3.Hepatitis A is not an uncommon disease in Hong Kong. In 1988-1991, about 1 100 cases of hepatitis A were notified each year. The number rose to 3 626 in 1992. Since then, the number of hepatitis A cases remained at a low level, ranging from 260 - 870 cases a year, from 1993-1997. Hepatitis A incidents levels in Hong Kong were at historic low during this period.

4.Hepatitis A antibody levels in the local population have been declining over the past two decades. This is the result of improved standard of hygiene and sanitation within the territory, leading to reduced human exposure to the virus, especially among the young age groups. We estimate that at present a substantial number of people aged 30 or below do not have antibodies to hepatitis A.

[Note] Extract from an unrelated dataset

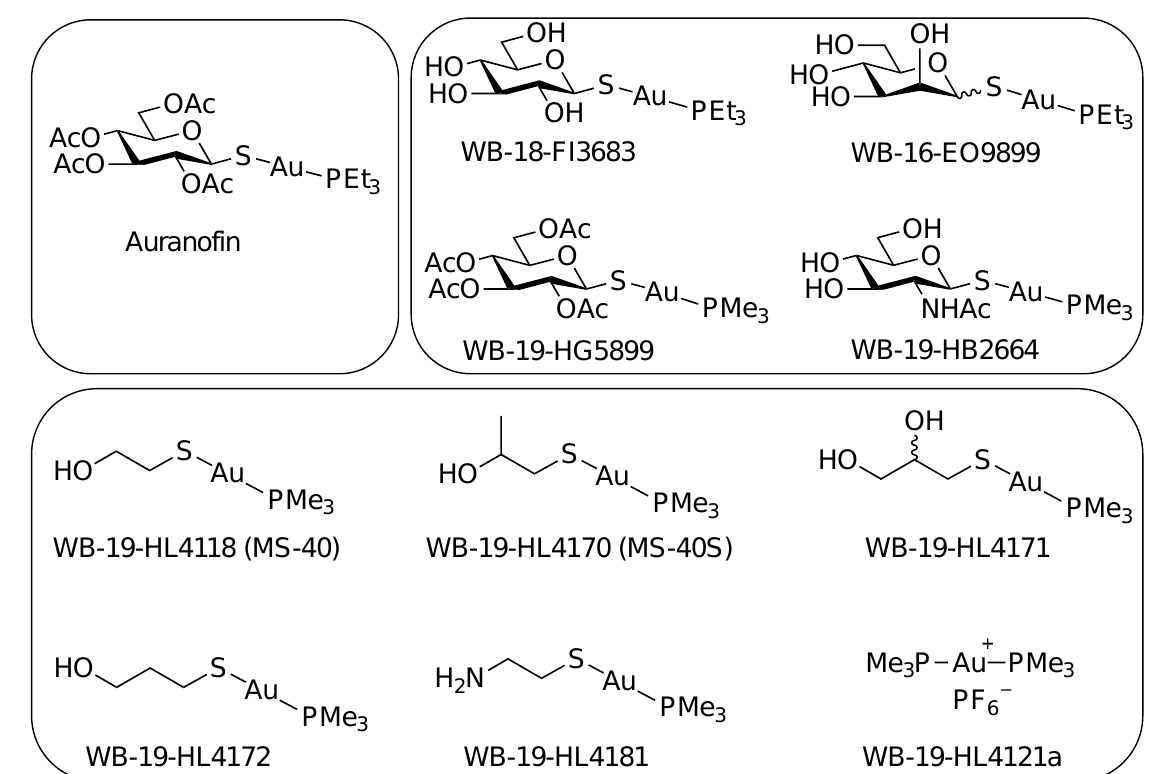
Figure 1. Chemical structure of auranofin and auranofin analogs. ( Top left ) Auranofin. ( Top right ) Group one auranofin analogs containing modifications of the thioglucose and replacement of triethylphosphine (P(CH 2 CH 3 ) 3 ; PEt 3 ) with trimethylphosphine (P(CH 3 ) 3 ; PMe 3 ). ( Bottom ) Group two auranofin analogs, contains mercaptoethanol (OHCH 2 CH 2 SH) replacing the thioglucose, then further modifications of mercaptoethanol. Table 1. Minimum inhibitory concentrations (MICs) of group two auranofin derivatives against Burkholderia cepacia complex (Bcc) bacteria, B. mallei and B. pseudomallei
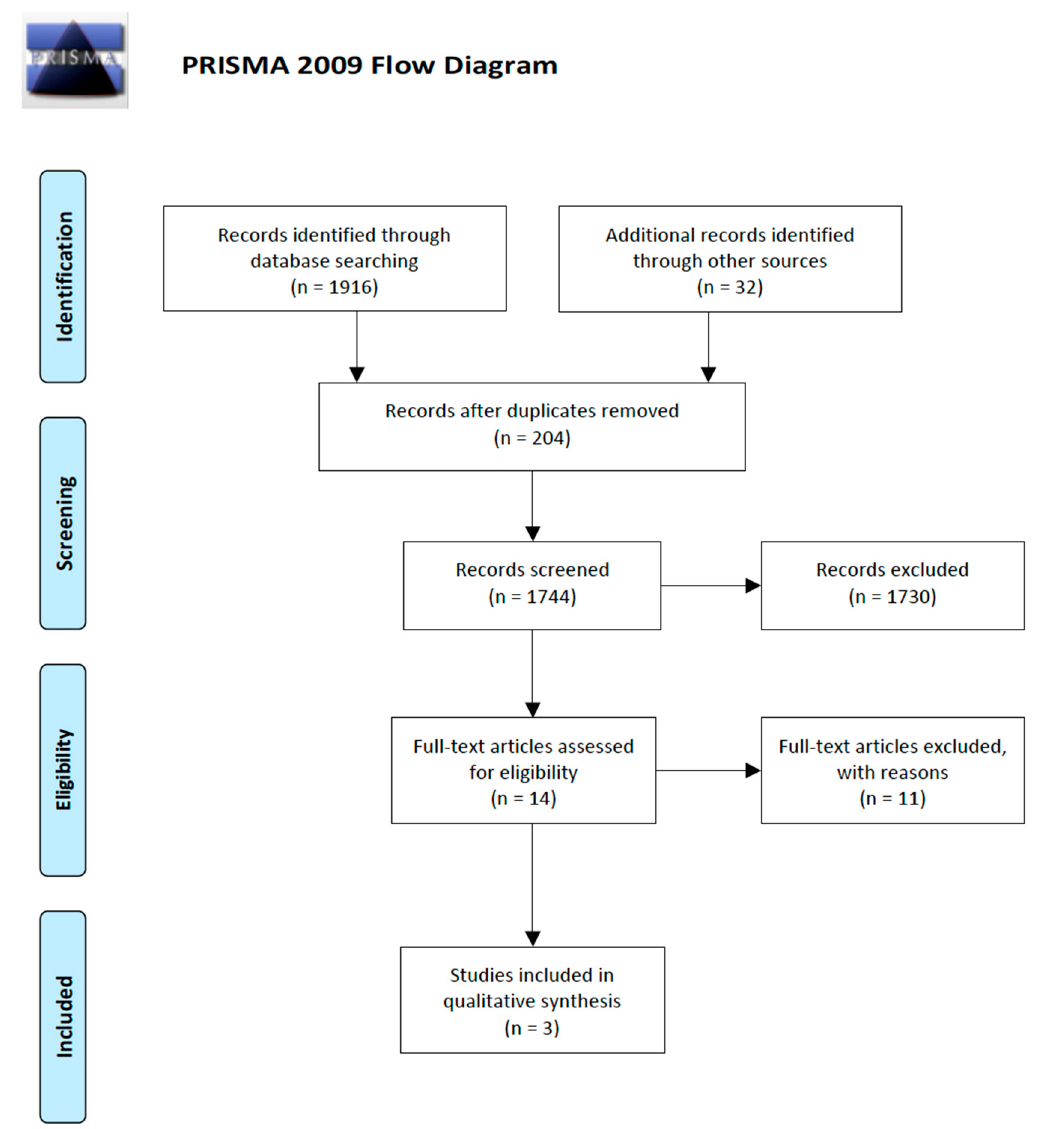
Figure 1. Flow chart of the screening process.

Recommendations of local advisory bodies

5.Two relevant local advisory bodies appointed by the Director of Health, namely, the Scientific Working Group on Viral Hepatitis Prevention and the Advisory Committee on Immunisation discussed the issue of hepatitis A prevention and the role of vaccination at their meetings on 22 December 1997 and 9 January 1998 respectively. Both committees include medical and health experts from outside the Department of Health. The former committee advises on all issues related to the prevention of viral hepatitis, while the latter advises on local vaccination strategies and programmes.

6.The two advisory bodies examined in detail the scientific evidence and practices in Hong Kong and overseas. The following observations and recommendations were endorsed by the two bodies:

  1. the timing of a hepatitis A outbreak cannot be accurately predicted solely on the basis of past trends and serological data;

  2. the most effective method for preventing hepatitis A and other food-borne diseases in the community is observance of good food and personal hygiene. Public education in this aspect should be enhanced and sustained;

  3. hepatitis A vaccination is an effective means of providing individual protection against the disease. Travellers visiting highly endemic areas are advised to consult general medical practitioners for hepatitis A vaccination; and

  4. food handlers should be educated to maintain a high standard of food hygiene and be informed about the availability of a vaccine.


7.The Department of Health accepts the recommendations of the two advisory bodies on hepatitis A prevention. Publicity and education activities are being lined up starting early 1998, including campaigns such as exhibitions, school health talks and contributions to newspaper columns. Concurrently, disease surveillance of hepatitis A is being strengthened: cases of hepatitis A will be subject to detailed investigations. These measures will effectively reduce the chance of increasing occurrence of hepatitis A cases.